Why doesn't the compiler complain about adding char to char*?

Question

Why c++ compiler doesn't complain for the following code?

#include<iostream>
int main()
{
    const char* p ="Hello";
    std::string q = p + 'H';
    std::cout << q << std::endl;
}

And it rightly thrown error for the the following code

#include<iostream>
int main()
{
    const char* p ="Hello";
    std::string q = p + "World";
    std::cout << q << std::endl;
}

Error statements thrown by compiler

test.cxx: In function 'int main()':
test.cxx:5: error: invalid operands of types 'const char*' and 'const char [6]' to binary 'operator+'

Can someone help me in understanding, why first code didn't thrown any error statement?

Answer 1

'H' is a character, an integral type. So p + 'H' is the same as &p['H'] (you are indexing based on the numeric value of 'H' ). The first snippet has undefined behavior since the numeric value of 'H' is probably much greater than 6, but the compiler is free not to complain about undefined behavior.

On the other hand "World" is not an integral type, nor is it convertible to one. So the addition cannot be performed, point blank.

Answer 2

'H' is a single character, its type is char . A char can be implicitly converted to int , so it will add this value to the pointer p (Advance it by that value).

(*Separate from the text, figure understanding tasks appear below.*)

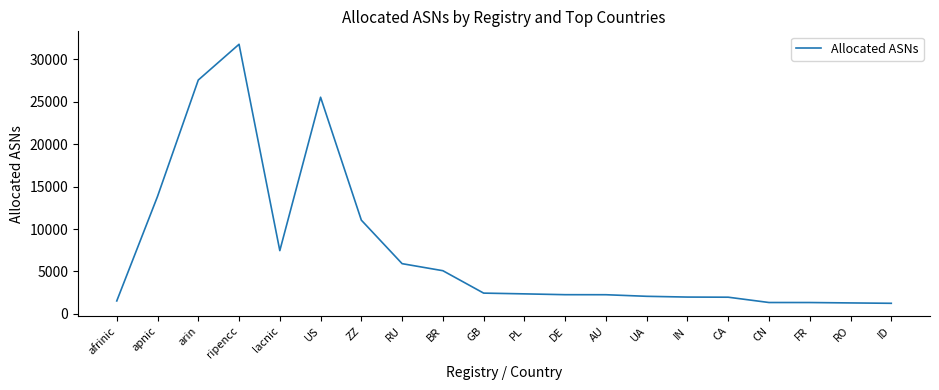

How many lines are shown in the chart?

1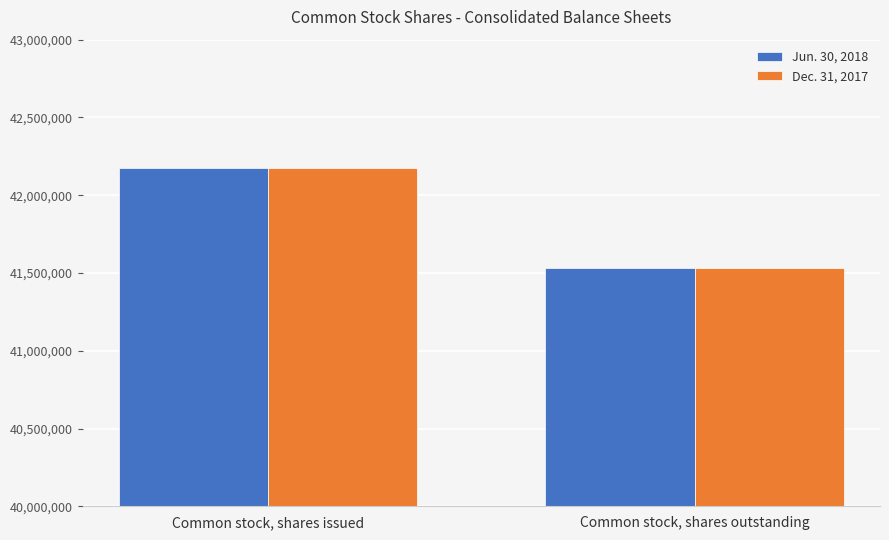

What is the lowest value of the Jun. 30, 2018 series?

41532154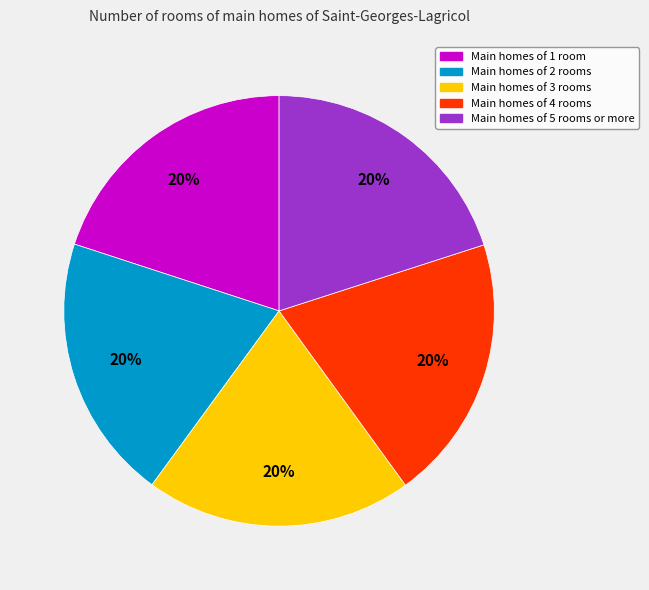

To the nearest percent, what is the average slice percentage?

20%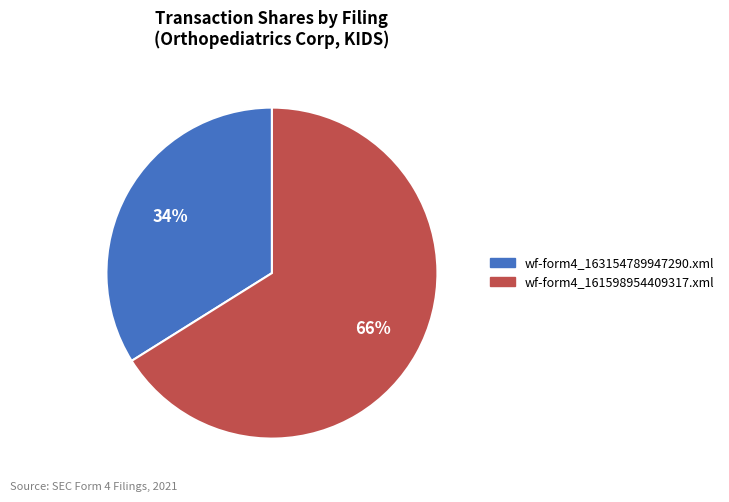

The wf-form4_161598954409317.xml slice represents 66% of the pie. True or false?

True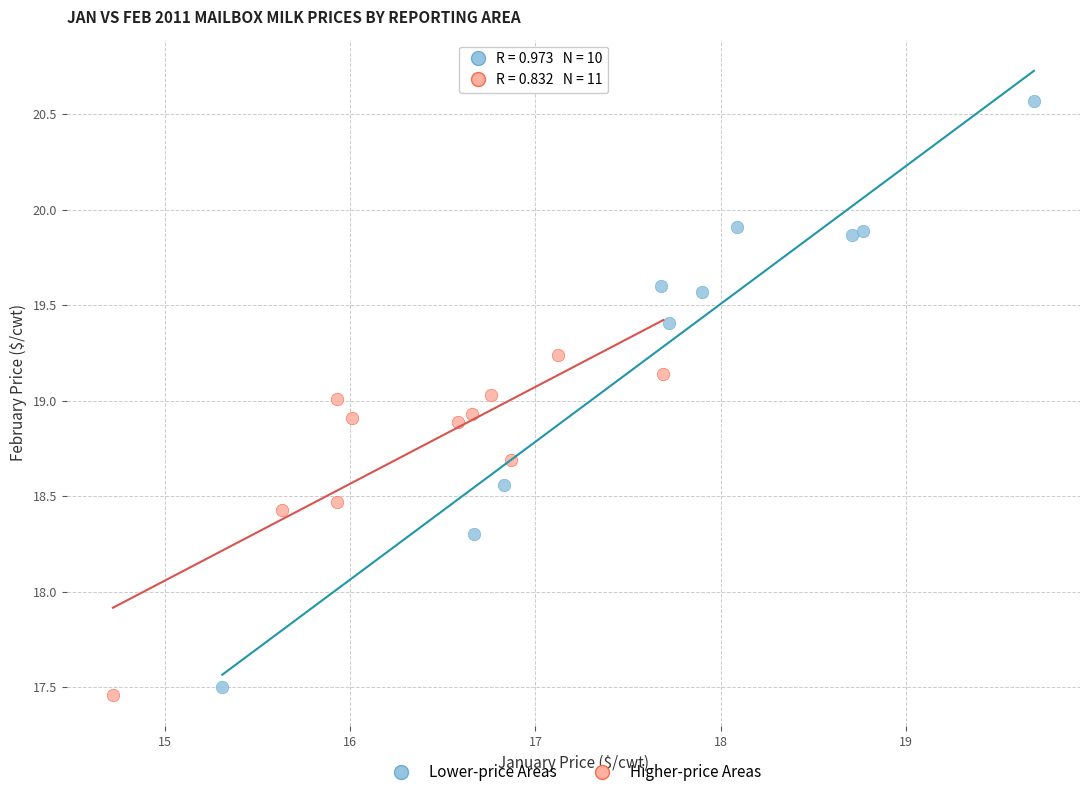

Which series reaches the maximum Y coordinate?

Lower-price Areas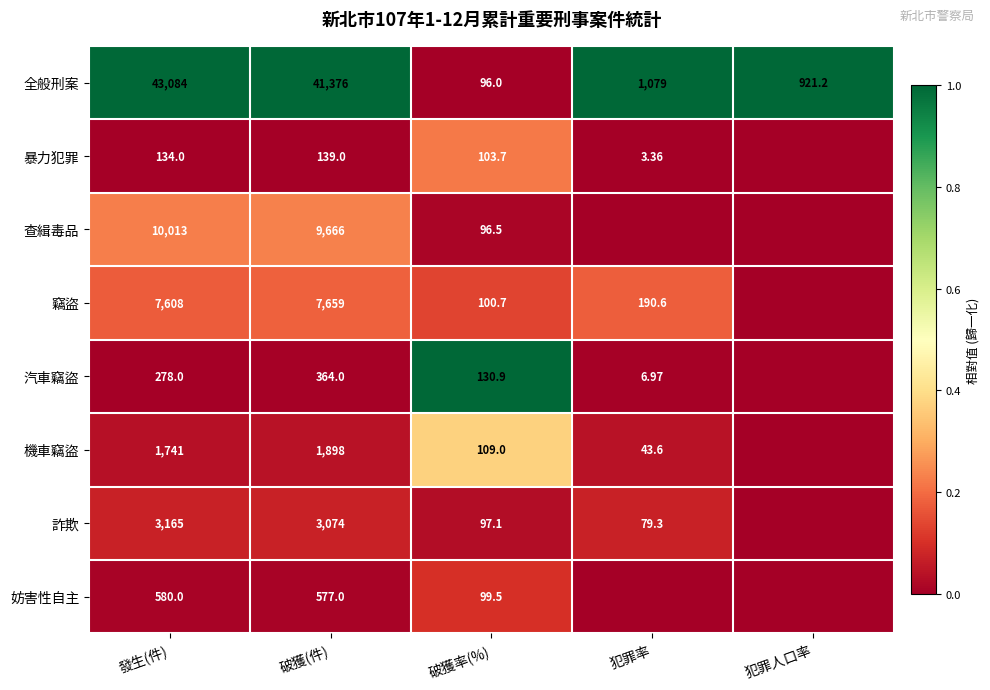

Which series changed the most between 發生(件) and 破獲率(%)?

全般刑案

Note that it is still undefined behavior because the new pointer q points outside of the array.

Answer 3

Both don't perform string concatenatation (as you might expect).

For p + 'H' , pointer arithmetic is performed. 'H' is treated as an integer with value 72 , then p + 'H' will try to return the pointer pointing to the 73th element of the array "Hello" , it's getting out of the bound and leads to UB , which means anything is possible; the compiler is not required to issue a diagnostic for it.

For p + "World" , you're adding two pointers (ie const char* ), which doesn't make sense at all.

I suppose you want to do string concatenatation, then you should use std::string instead of pointer like std::string p ="Hello"; , or use string literals (from C++14), eg std::string q = p + "World"s; , both would perform string concatenatation for you.

Answer 4

In this statement

std::string q = p + "World";

the string literal "World" is converted to pointer to its first character and has the type const char * .

So there is an attempt to add two pointers. Such an operation does not defined and the compiler issued an error.

In this statement

std::string q = p + 'H';

there is used a valid operation of adding an integer value 'H' (that is implicitly converted to the type int due to the integral promotion to a pointer. That is in the expression used as an initializer there is used the so-called pointer arithmetic. The compiler does not check whether the result pointer points to beyond the string literal. So neither diagnostic is issued.

Answer 5

因为添加char litteral'H'就像向char添加任何其他有效char值，而添加“Hello”意味着添加指向字符串的指针，该字符串显然是不兼容的类型。